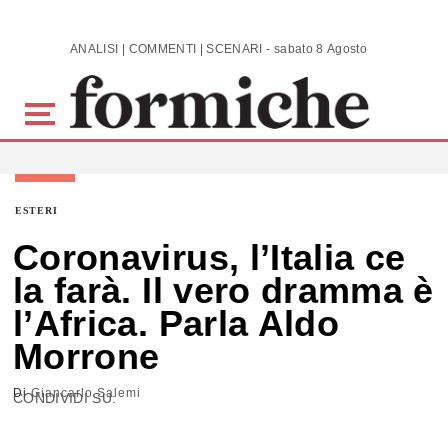
Skip to main content
ANALISI | COMMENTI | SCENARI - sabato 8 Agosto 2026
ESTERI
Coronavirus, l’Italia ce
la farà. Il vero dramma è
l’Africa. Parla Aldo
Morrone
Di
Giancarlo Salemi
CONDIVIDI SU:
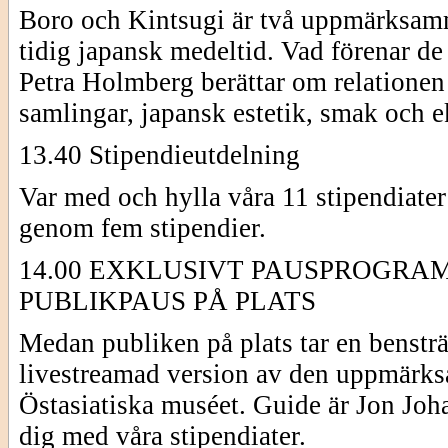
Boro och Kintsugi är två uppmärksamma
tidig japansk medeltid. Vad förenar de 
Petra Holmberg berättar om relationen
samlingar, japansk estetik, smak och 
13.40 Stipendieutdelning
Var med och hylla våra 11 stipendiate
genom fem stipendier.
14.00 EXKLUSIVT PAUSPROGRAM
PUBLIKPAUS PÅ PLATS
Medan publiken på plats tar en bensträ
livestreamad version av den uppmärk
Östasiatiska muséet. Guide är Jon Joha
dig med våra stipendiater.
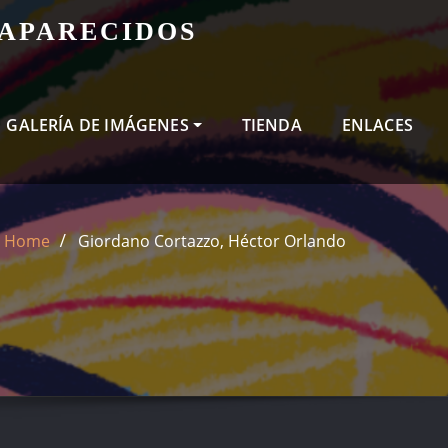
SAPARECIDOS
GALERÍA DE IMÁGENES
TIENDA
ENLACES
Home
Giordano Cortazzo, Héctor Orlando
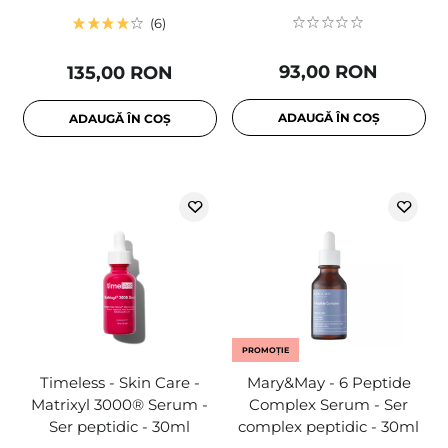
6
93,00 RON
135,00 RON
ADAUGĂ ÎN COȘ
ADAUGĂ ÎN COȘ
PROMOȚIE
Timeless - Skin Care -
Mary&May - 6 Peptide
Matrixyl 3000® Serum -
Complex Serum - Ser
Ser peptidic - 30ml
complex peptidic - 30ml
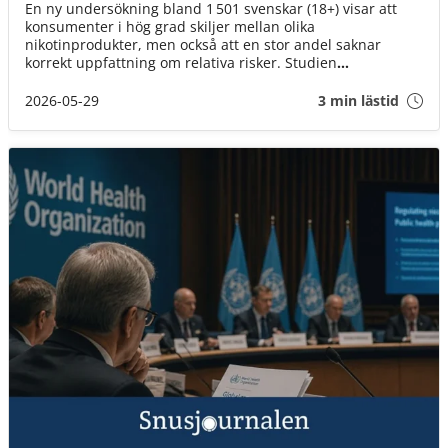
En ny undersökning bland 1 501 svenskar (18+) visar att
konsumenter i hög grad skiljer mellan olika
nikotinprodukter, men också att en stor andel saknar
korrekt uppfattning om relativa risker. Studien
genomfördes i februari 2026 och belyser både beteenden,
attityder och kunskapsnivåer på en snabbt föränderlig
2026-05-29
3 min lästid
marknad.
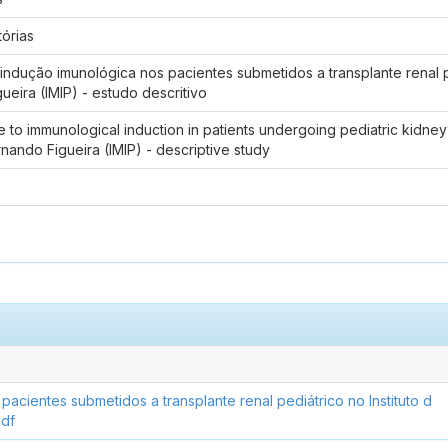
órias
indução imunológica nos pacientes submetidos a transplante renal p
gueira (IMIP) - estudo descritivo
 to immunological induction in patients undergoing pediatric kidney t
rnando Figueira (IMIP) - descriptive study
acientes submetidos a transplante renal pediátrico no Instituto d
pdf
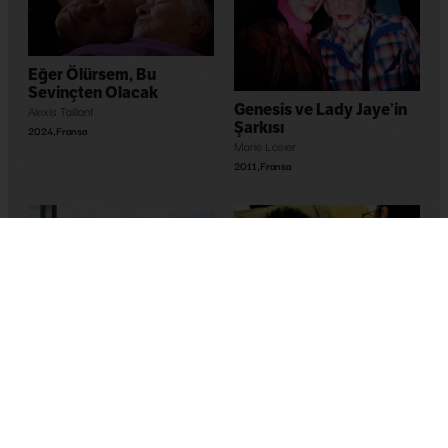
Eğer Ölürsem, Bu
Sevinçten Olacak
Genesis ve Lady Jaye’in
Alexis Taillant
Şarkısı
2024
,
Fransa
Marie Losier
2011
,
Fransa
Les invisibles
Sébastien Lifshitz
Yasaklı Sözler
2012
,
Fransa
Cynthia Arra
,
Mélissa Arra
2007
,
Fransa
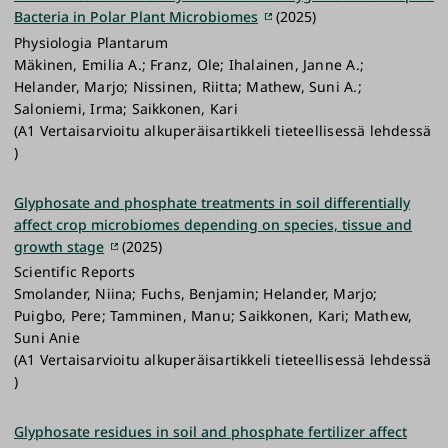
Bacteria in Polar Plant Microbiomes
(2025)
Physiologia Plantarum
Mäkinen, Emilia A.; Franz, Ole; Ihalainen, Janne A.;
Helander, Marjo; Nissinen, Riitta; Mathew, Suni A.;
Saloniemi, Irma; Saikkonen, Kari
(A1 Vertaisarvioitu alkuperäisartikkeli tieteellisessä lehdessä
)
Glyphosate and phosphate treatments in soil differentially
affect crop microbiomes depending on species, tissue and
growth stage
(2025)
Scientific Reports
Smolander, Niina; Fuchs, Benjamin; Helander, Marjo;
Puigbo, Pere; Tamminen, Manu; Saikkonen, Kari; Mathew,
Suni Anie
(A1 Vertaisarvioitu alkuperäisartikkeli tieteellisessä lehdessä
)
Glyphosate residues in soil and phosphate fertilizer affect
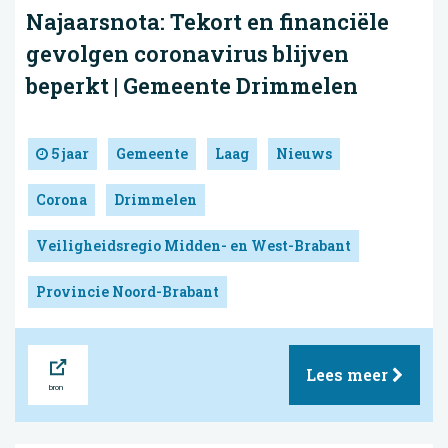
Najaarsnota: Tekort en financiële
gevolgen coronavirus blijven
beperkt | Gemeente Drimmelen
5 jaar
Gemeente
Laag
Nieuws
Corona
Drimmelen
Veiligheidsregio Midden- en West-Brabant
Provincie Noord-Brabant
Bron
Lees meer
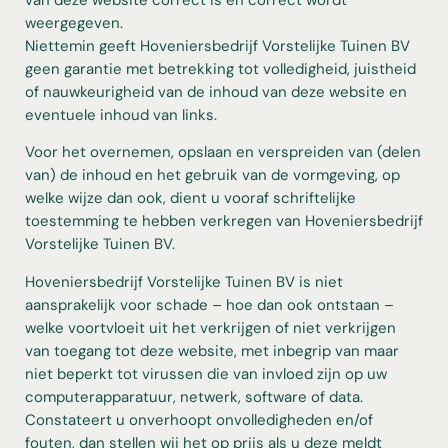
weergegeven.
Niettemin geeft Hoveniersbedrijf Vorstelijke Tuinen BV
geen garantie met betrekking tot volledigheid, juistheid
of nauwkeurigheid van de inhoud van deze website en
eventuele inhoud van links.
Voor het overnemen, opslaan en verspreiden van (delen
van) de inhoud en het gebruik van de vormgeving, op
welke wijze dan ook, dient u vooraf schriftelijke
toestemming te hebben verkregen van Hoveniersbedrijf
Vorstelijke Tuinen BV.
Hoveniersbedrijf Vorstelijke Tuinen BV is niet
aansprakelijk voor schade – hoe dan ook ontstaan –
welke voortvloeit uit het verkrijgen of niet verkrijgen
van toegang tot deze website, met inbegrip van maar
niet beperkt tot virussen die van invloed zijn op uw
computerapparatuur, netwerk, software of data.
Constateert u onverhoopt onvolledigheden en/of
fouten, dan stellen wij het op prijs als u deze meldt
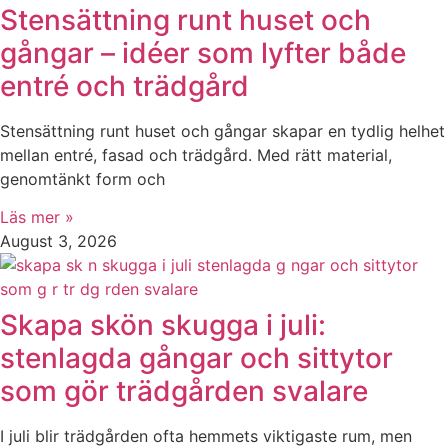
Stensättning runt huset och
gångar – idéer som lyfter både
entré och trädgård
Stensättning runt huset och gångar skapar en tydlig helhet
mellan entré, fasad och trädgård. Med rätt material,
genomtänkt form och
Läs mer »
August 3, 2026
Skapa skön skugga i juli:
stenlagda gångar och sittytor
som gör trädgården svalare
I juli blir trädgården ofta hemmets viktigaste rum, men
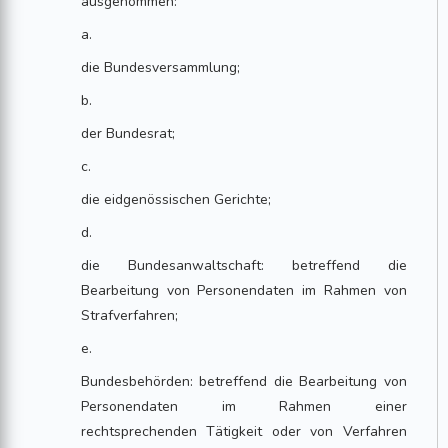
ausgenommen:
a.
die Bundesversammlung;
b.
der Bundesrat;
c.
die eidgenössischen Gerichte;
d.
die Bundesanwaltschaft: betreffend die
Bearbeitung von Personendaten im Rahmen von
Strafverfahren;
e.
Bundesbehörden: betreffend die Bearbeitung von
Personendaten im Rahmen einer
rechtsprechenden Tätigkeit oder von Verfahren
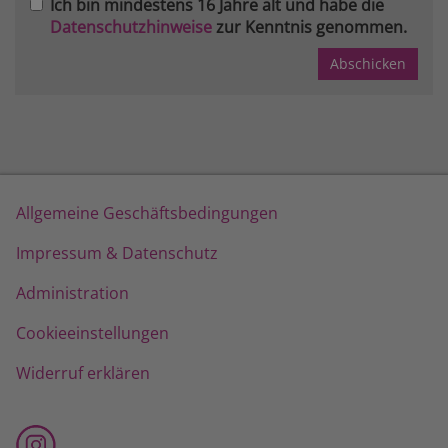
Ich bin mindestens 16 Jahre alt und habe die
Datenschutzhinweise
zur Kenntnis genommen.
Allgemeine Geschäftsbedingungen
Impressum & Datenschutz
Administration
Cookieeinstellungen
Widerruf erklären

### About this task
Exactly the lines from the one with "Ich bin mindestens 16 Jahre alt und habe die" through the final line of the entries are to be returned, both ends included.

### Answer
Ich bin mindestens 16 Jahre alt und habe die
Datenschutzhinweise
zur Kenntnis genommen.
Allgemeine Geschäftsbedingungen
Impressum & Datenschutz
Administration
Cookieeinstellungen
Widerruf erklären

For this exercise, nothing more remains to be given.